Las administraciones que precedieron a la actual se ocuparon de fortalecer los cimientos de la estabilidad económica para evitar recaer en las crisis del pasado que destruyeron todo –familias, ahorros– a su paso. Sin esos antecedentes, el gobierno actual jamás habría podido desviar tantos recursos que otrora se dedicaban a la promoción de la inversión (infraestructura, generación de electricidad, etc.) hacia sus clientelas favoritas. Aunque el presidente habla de austeridad, ésta no existe: los recursos se siguen gastando, sólo que ahora el criterio es de rentabilidad electoral y política, no de desarrollo económico.
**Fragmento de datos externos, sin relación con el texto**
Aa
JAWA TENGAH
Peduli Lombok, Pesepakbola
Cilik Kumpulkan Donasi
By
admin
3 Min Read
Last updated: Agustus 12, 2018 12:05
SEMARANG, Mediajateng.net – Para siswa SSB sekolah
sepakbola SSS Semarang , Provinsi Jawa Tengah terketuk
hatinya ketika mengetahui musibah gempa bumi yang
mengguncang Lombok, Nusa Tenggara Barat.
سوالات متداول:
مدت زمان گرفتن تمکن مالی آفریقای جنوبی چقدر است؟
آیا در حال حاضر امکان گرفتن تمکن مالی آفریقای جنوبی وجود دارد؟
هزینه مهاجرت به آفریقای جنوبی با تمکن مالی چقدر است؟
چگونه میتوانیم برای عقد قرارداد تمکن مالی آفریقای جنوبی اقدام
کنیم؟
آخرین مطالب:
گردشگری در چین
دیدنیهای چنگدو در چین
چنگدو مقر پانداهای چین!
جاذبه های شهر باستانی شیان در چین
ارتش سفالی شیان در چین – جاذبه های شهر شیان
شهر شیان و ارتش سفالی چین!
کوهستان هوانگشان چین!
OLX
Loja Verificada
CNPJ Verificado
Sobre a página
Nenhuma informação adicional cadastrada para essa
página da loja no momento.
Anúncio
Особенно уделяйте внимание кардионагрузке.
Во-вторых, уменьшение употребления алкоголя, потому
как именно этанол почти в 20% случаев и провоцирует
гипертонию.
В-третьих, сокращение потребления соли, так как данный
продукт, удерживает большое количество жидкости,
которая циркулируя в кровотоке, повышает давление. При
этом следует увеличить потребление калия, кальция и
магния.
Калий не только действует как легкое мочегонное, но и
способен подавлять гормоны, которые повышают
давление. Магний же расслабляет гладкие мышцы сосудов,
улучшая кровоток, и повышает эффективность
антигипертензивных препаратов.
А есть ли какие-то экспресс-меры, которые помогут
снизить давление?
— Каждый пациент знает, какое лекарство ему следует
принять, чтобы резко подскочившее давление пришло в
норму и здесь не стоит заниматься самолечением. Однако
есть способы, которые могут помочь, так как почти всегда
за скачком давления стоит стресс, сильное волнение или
De esta manera, el prospecto más generoso que se puede estimar para el futuro es que, al final de 2024, sólo se haya perdido un sexenio y nada más. Los cálculos más optimistas son que la economía retornará al nivel de 2018 hacia el final de 2024, cuando la población habrá crecido en varios millones de nuevos mexicanos. Y esos son los cálculos optimistas.
Lo imperativo hoy es colocarnos en septiembre primero de 2024, el día de la inauguración del próximo presidente, para comenzar a otear el panorama que nos espera, como si ese día fuese a tomar posesión Luis XVI. Además de finanzas maltrechas, pero confiadamente no en situación de crisis, todo ello por haberlas exprimido al máximo con la desaparición de los fondos de estabilización y fideicomisos varios, el país se encontrará con un gobierno nuevo sin mayores instrumentos y con una gran crisis de confianza.
Sea quien sea presidente, hombre o mujer, en 2024, sus opciones van a estar muy limitadas por al menos tres razones: primero, porque ninguno gozará del vasto apoyo que logró el presidente en 2018 ni contará con sus habilidades o historia para preservar la base que su antecesor creó. Ninguno de los precandidatos obvios, de ambos lados de la barrera, goza de esa situación excepcional. Segundo, el gobierno actual habrá agotado todo el espacio fiscal –recursos para emprender proyectos– lo que le obligará a procurar nuevas fuentes de financiamiento incluso para la operación más elemental del gobierno, ya sin pensar en las cosas urgentes e imperativas, como la seguridad de la población.
Finalmente, la tercera razón por la cual las opciones serán estrechas es el otro lado de la moneda de la gestión del presidente López Obrador: así como construyó y nutrió una base electoral amplia, alienó al resto de la población. En lugar de sumar, dividió y polarizó, crispando el ambiente al punto de provocar reacciones viscerales e impulsivas tanto por parte de quienes lo apoyaron como de quienes acabaron odiándolo. Quien asuma la presidencia en 2024 tendrá que lidiar con esa contraposición y comenzar a hilar para construir puentes, disminuir tensiones y desarrollar fuentes de apoyo sostenibles e institucionales. Como en el viejo sistema priista, el próximo gobierno no tendrá alternativa más que reproducir el péndulo de antaño: corregir lo dañado y comenzar de nuevo.
Esto último será el reto más grande: la gran virtud del TLC radicaba en que proveía fuentes de certeza que trascendían los sexenios. Eso desapareció, mitad por Trump y mitad por López Obrador. La gran tarea será encontrar o construir una nueva plataforma que garantice la certidumbre, mellada por este gobierno tan preocupado por lo inmediato (lo electoral) pero desdeñoso de lo trascendente, el desarrollo y la paz.